BRANO RIPORTATO
———

Osserva, innanzi tutto, il Collegio che la prova della responsabilità del ricorrente per il reato contestato al capo 6) è stata ritenuta non già in forza della contestata -dalla difesa- acquisizione e valorizzazione del verbale di individuazione fotografica, bensì sulla base di convergenti altri elementi probatori, costituiti dall dichiarazioni rese dal testimone, acquirente dello stupefacente, e dal riconoscimento dallo stesso effettuato in sede dibattimentale sulla scorta della esibizione -si ribadisce non del verbale di identificazione redatto in fase di indagini, ma- esclusivamente, del fascicolo fotografico ove, nell’effigie indicata con il n. 8, il teste individuava l’odierno ricorrente, sia pure non con certezza assoluta, e ne descriveva le condotte di reiterata cessione dal gennaio al maggio 2018, indicava il luogo ove le stesse avvenivano, e, precisamente, il nome dello spacciatore, NOMECOGNOME Si tratta di testimonianza proveniente da soggetto che già il Tribunale aveva ritenuto credibile, e la cui versione dei fatti era stata ritenuta coerente e logica, sicchè, in assenza di argomento alcuno che potesse metterne in crisi la presunzione di attendibilità e veridicità della testimonianza, anche la resa individuazione fotografica era stata valutata pienamente attendibile dal primo giudice, e, come tale, confermata dalla Corte territoriale.
1.1. Tanto premesso intende il Collegio ribadire il principio, già affermato da questa Corte, secondo cui il riconoscimento fotografico effettuato in sede di indagini costituisce una prova atipica, la cui rilevanza dipende dall’attendibilità accordata alla deposizione di chi l’ha compiuto, nella specie doppiamente positivamente attestata (cfr. Sez. 6, Sentenza n. 17103 del 31/10/2018 Ud. (dep. 18/04/2019 ) Rv. 275548 – 01), poichè, in base al principio di non tassatività dei mezzi di prova, si è al cospetto di un accertamento di fatto liberamente apprezzabile dal giudice.

———

DATI MOSTRATI
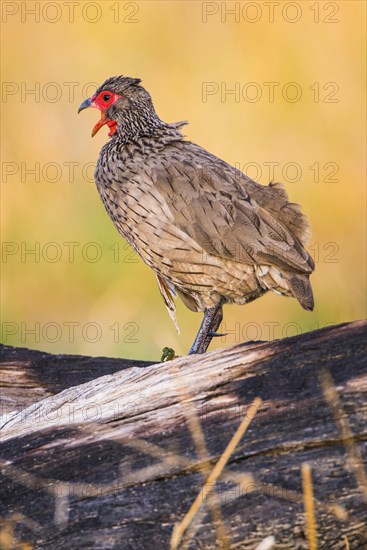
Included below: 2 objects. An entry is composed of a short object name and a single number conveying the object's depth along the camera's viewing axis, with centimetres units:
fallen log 891
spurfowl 1259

———

CONSEGNA
Prosegui il brano sul valore probatorio del riconoscimento fotografico, riprendendo subito dopo l'ultima frase riportata.

RISPOSTA ALL'ESERCIZIO
L’individuazione fotografica, di un soggetto, compiuta nel corso delle indagini preliminari, costituisce infatti una manifestazione riproduttiva di una percezione visiva e rappresenta una specie del più generale concetto di dichiarazione, sicchè la sua forza probatoria non discende dalle modalità formali del riconoscimento bensì dal valore della dichiarazione confermativa, alla stessa stregua della deposizione testimoniale.
E ove, come nel caso in esame, all’individuazione fotografica effettuata in fase di indagini preliminari abbia fatto seguito, in fase dibattimentale, la ricognizione fotografica dell’imputato in termini di non assoluta certezza, la prova dell’identificazione del predetto può raggiungersi anche mediante la verifica dell’esistenza di dati obiettivi, quali quelli nella specie riferiti dal testimone, a dare giustificazione del mancato preciso ricordo e, dunque, della mancata assoluta certezza (si allude alla circostanza del berretto indossato dallo spacciatore), avendo lo stesso al contempo fornito precise indicazioni -peraltro in linea con il
complessivo acquisito compendio probatorio- sul nome di battesimo e sulle circostanze della azione dedotta in imputazione.
1.2. I giudici di merito, con doppia e conforme decisione, hanno individuato, come in precedenza annotato, una pluralità di indici idonei a comprovare l’identificazione dell’imputato quale soggetto cedente lo stupefacente all’RAGIONE_SOCIALE, ed il tutto con motivazione priva di vizi di manifesta illogicità, nei cui confronti il motivo di ricor oppone argomenti che non si confrontano adeguatamente con il provvedimento impugnato, e, in quanto fattuali, sono insuscettibili di sindacato in sede di legittimità.
In ogni caso, non spetta a questa Corte «rivalutare» il modo con cui quello specifico mezzo di prova è stato apprezzato dal giudice di merito (Sez. 5, n. 26455 del 09/06/2022, COGNOME, Rv. 283370 – 01).
Che è, esattamente, quanto sostanzialmente invocato dal ricorrente, il quale nell’allegare la sola mancata assoluta certezza del riconoscimento fotografico effettuato in udienza dal testimone, indulge proprio sul significato della prova così assunta come ritenuto dai giudici di merito, proponendone una diversa lettura, opzione in questa sede inammissibile.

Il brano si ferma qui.